Source data Start Marker
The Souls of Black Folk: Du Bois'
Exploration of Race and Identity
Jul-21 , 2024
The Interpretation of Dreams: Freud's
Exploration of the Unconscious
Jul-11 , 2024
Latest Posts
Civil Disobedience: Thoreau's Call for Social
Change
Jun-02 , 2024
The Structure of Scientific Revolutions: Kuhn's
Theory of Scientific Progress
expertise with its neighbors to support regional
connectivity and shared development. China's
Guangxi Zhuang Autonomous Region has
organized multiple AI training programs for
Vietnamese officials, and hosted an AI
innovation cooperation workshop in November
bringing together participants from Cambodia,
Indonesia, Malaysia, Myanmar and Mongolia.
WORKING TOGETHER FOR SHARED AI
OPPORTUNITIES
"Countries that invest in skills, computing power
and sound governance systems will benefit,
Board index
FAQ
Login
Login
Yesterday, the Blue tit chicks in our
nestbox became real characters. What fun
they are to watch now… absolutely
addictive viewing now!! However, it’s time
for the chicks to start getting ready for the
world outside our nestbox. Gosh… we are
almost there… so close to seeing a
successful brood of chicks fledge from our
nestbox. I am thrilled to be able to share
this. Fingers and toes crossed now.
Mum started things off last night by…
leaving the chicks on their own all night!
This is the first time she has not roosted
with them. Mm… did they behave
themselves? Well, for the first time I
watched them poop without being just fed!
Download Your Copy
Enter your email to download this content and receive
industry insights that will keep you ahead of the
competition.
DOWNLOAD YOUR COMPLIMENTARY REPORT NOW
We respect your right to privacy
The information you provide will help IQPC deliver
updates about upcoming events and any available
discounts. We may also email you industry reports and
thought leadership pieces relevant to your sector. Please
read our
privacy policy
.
Source data End Marker
Source data Start Marker
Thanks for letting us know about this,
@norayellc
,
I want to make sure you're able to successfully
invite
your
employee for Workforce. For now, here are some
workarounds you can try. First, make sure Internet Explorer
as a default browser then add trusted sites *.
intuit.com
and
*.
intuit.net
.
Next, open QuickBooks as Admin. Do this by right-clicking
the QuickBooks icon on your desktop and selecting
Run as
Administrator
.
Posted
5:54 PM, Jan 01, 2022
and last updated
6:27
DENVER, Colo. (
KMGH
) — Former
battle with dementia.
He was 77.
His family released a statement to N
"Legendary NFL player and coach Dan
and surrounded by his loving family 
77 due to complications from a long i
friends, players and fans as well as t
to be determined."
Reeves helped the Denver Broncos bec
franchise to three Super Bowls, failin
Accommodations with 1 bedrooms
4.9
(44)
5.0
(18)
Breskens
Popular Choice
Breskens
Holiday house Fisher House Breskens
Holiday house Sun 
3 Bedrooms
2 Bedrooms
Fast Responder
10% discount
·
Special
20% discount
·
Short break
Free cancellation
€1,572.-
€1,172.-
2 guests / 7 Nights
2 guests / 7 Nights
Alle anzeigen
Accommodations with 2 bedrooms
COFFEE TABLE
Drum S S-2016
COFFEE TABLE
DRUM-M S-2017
Source data End Marker
- _Instruction_:
Write out, as a numbered list with blank lines skipped, the part of the records that begins with the line containing "The Souls of Black Folk: Du Bois'" and ends with the line containing "discounts. We may", including both of those lines.

- _Final answer_:
1. The Souls of Black Folk: Du Bois'
2. Exploration of Race and Identity
3. Jul-21 , 2024
4. The Interpretation of Dreams: Freud's
5. Exploration of the Unconscious
6. Jul-11 , 2024
7. Latest Posts
8. Civil Disobedience: Thoreau's Call for Social
9. Change
10. Jun-02 , 2024
11. The Structure of Scientific Revolutions: Kuhn's
12. Theory of Scientific Progress
13. expertise with its neighbors to support regional
14. connectivity and shared development. China's
15. Guangxi Zhuang Autonomous Region has
16. organized multiple AI training programs for
17. Vietnamese officials, and hosted an AI
18. innovation cooperation workshop in November
19. bringing together participants from Cambodia,
20. Indonesia, Malaysia, Myanmar and Mongolia.
21. WORKING TOGETHER FOR SHARED AI
22. OPPORTUNITIES
23. "Countries that invest in skills, computing power
24. and sound governance systems will benefit,
25. Board index
26. FAQ
27. Login
28. Login
29. Yesterday, the Blue tit chicks in our
30. nestbox became real characters. What fun
31. they are to watch now… absolutely
32. addictive viewing now!! However, it’s time
33. for the chicks to start getting ready for the
34. world outside our nestbox. Gosh… we are
35. almost there… so close to seeing a
36. successful brood of chicks fledge from our
37. nestbox. I am thrilled to be able to share
38. this. Fingers and toes crossed now.
39. Mum started things off last night by…
40. leaving the chicks on their own all night!
41. This is the first time she has not roosted
42. with them. Mm… did they behave
43. themselves? Well, for the first time I
44. watched them poop without being just fed!
45. Download Your Copy
46. Enter your email to download this content and receive
47. industry insights that will keep you ahead of the
48. competition.
49. DOWNLOAD YOUR COMPLIMENTARY REPORT NOW
50. We respect your right to privacy
51. The information you provide will help IQPC deliver
52. updates about upcoming events and any available
53. discounts. We may also email you industry reports and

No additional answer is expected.